Desde o início de 2023, o estado de São Paulo contabilizou oficialmente 58.683 casos de dengue, segundo informações divulgadas pelas autoridades de saúde. Além do elevado número de infecções, o estado confirmou 42 óbitos relacionados à doença, embora esse total possa aumentar, uma vez que há 30 mortes sob investigação em andamento. Esses números evidenciam a persistência da arbovirose na região e reforçam a necessidade de ações contínuas de controle e prevenção.
De acordo com dados da Secretaria da Saúde de São Paulo, a classificação dos casos mostra que 57.402 foram considerados de dengue comum, enquanto 1.180 apresentaram sinais de alarme e 101 evoluíram para formas graves da doença. Os sintomas de dengue com sinais de alarme incluem vômito, dor abdominal intensa, sangramento de mucosas e outros sinais que indicam agravamento do quadro clínico. Já os casos de dengue grave são caracterizados por choque, desconforto respiratório, sangramento severo ou comprometimento de órgãos, podendo levar a complicações mais sérias.
O levantamento também aponta que, até o momento, mais de 297 mil suspeitas de dengue foram descartadas após exames ou avaliações clínicas, enquanto 7.256 permanecem em análise, aguardando resultados laboratoriais ou critérios clínico-epidemiológicos para confirmação ou descarte. Esses números refletem a intensidade do monitoramento epidemiológico realizado pelas equipes de saúde na tentativa de conter a propagação do vírus.
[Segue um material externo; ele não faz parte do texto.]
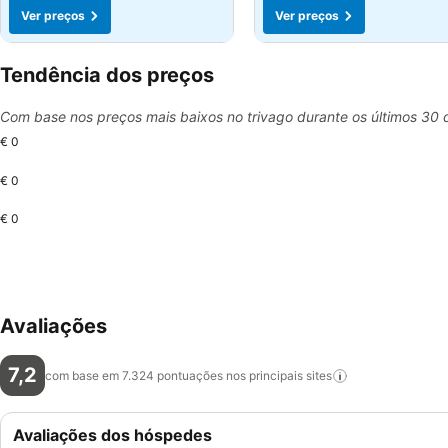
Ver preços
Ver preços
Tendência dos preços
Com base nos preços mais baixos no trivago durante os últimos 30 
€ 0
€ 0
€ 0
Avaliações
7,2
com base em 7.324 pontuações nos principais
sites
Avaliações dos hóspedes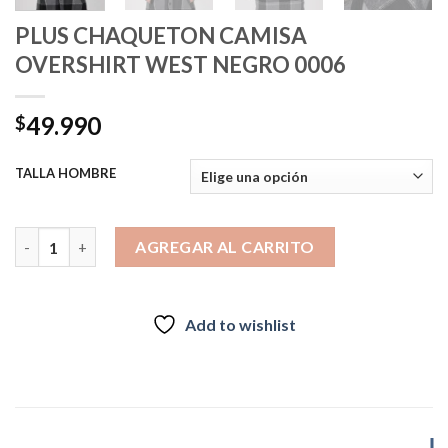
PLUS CHAQUETON CAMISA
OVERSHIRT WEST NEGRO 0006
49.990
$
TALLA HOMBRE
PLUS CHAQUETON CAMISA OVERSHIRT WEST NEGRO 0006 can
AGREGAR AL CARRITO
Add to wishlist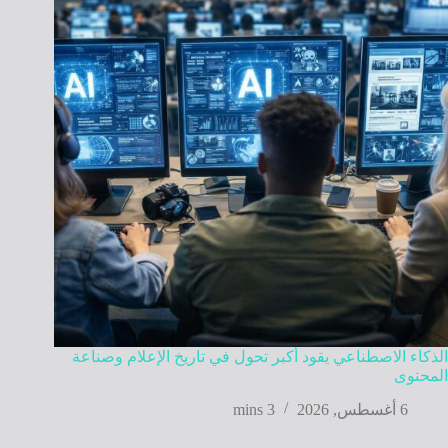
الذكاء الاصطناعي يقود أكبر تحول في تاريخ الإعلام وصناعة
المحتوى
6 أغسطس, 2026
3 mins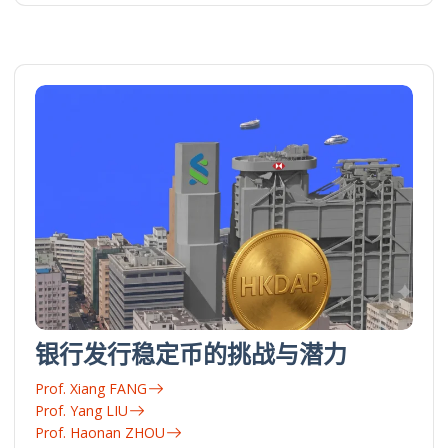
银行发行稳定币的挑战与潜力
Prof. Xiang FANG
Prof. Yang LIU
Prof. Haonan ZHOU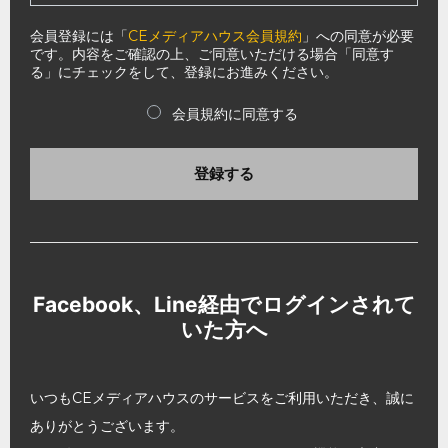
会員登録には「
CEメディアハウス会員規約
」への同意が必要
です。内容をご確認の上、ご同意いただける場合「同意す
る」にチェックをして、登録にお進みください。
会員規約に同意する
登録する
Facebook、Line経由でログインされて
いた方へ
いつもCEメディアハウスのサービスをご利用いただき、誠に
ありがとうございます。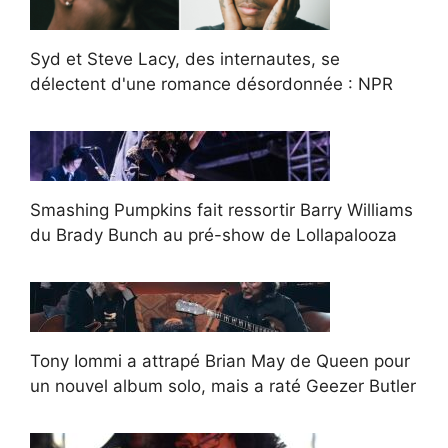
Syd et Steve Lacy, des internautes, se
délectent d'une romance désordonnée : NPR
Smashing Pumpkins fait ressortir Barry Williams
du Brady Bunch au pré-show de Lollapalooza
Tony Iommi a attrapé Brian May de Queen pour
un nouvel album solo, mais a raté Geezer Butler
Taubaté, município localizado no interior do estado, destaca-se como a cidade com o maior número de óbitos relacionados à dengue. Foram confirmadas sete mortes na cidade, com faixas etárias variando de 10 a 79 anos, além de quatro óbitos de pessoas com mais de 80 anos. A gravidade dos casos na região reforça a importância de ações específicas de vigilância e controle nesses locais mais afetados.
Sobre as medidas de combate à arbovirose, a Secretaria da Saúde de São Paulo informou que mantém um acompanhamento contínuo das ações de controle, com atenção especial ao período de maior transmissão, que ocorre entre outubro e maio. Nesse contexto, foi destacado o lançamento, no mês passado, do Plano Estadual de Preparação e Resposta em Saúde para o Fenômeno El Niño, uma estratégia que visa adaptar as ações estaduais às possíveis mudanças climáticas que podem elevar o número de casos de dengue.
O plano inclui a identificação de regiões prioritárias, o fortalecimento das salas de situação, além de oferecer suporte aos municípios na organização de suas vigilâncias e redes de atendimento. A Secretaria também realiza verificações constantes nos estoques de medicamentos e insumos, além de estimular os municípios a atualizarem seus planos locais de contingência para emergências relacionadas à doença.
Segundo a pasta, a capacidade de atendimento hospitalar poderá ser ampliada temporariamente, conforme a evolução do cenário epidemiológico. Desde o início de 2024, o Governo de São Paulo repassou mais de R$ 1,5 bilhão aos 645 municípios do estado por meio do Instituto de Gestão Estratégica em Saúde (IGSUS Paulista), com o objetivo de fortalecer a atenção primária à saúde. Entre os critérios considerados nesse investimento está o enfrentamento às arboviroses urbanas, que continuam representando um desafio relevante para a saúde pública paulista.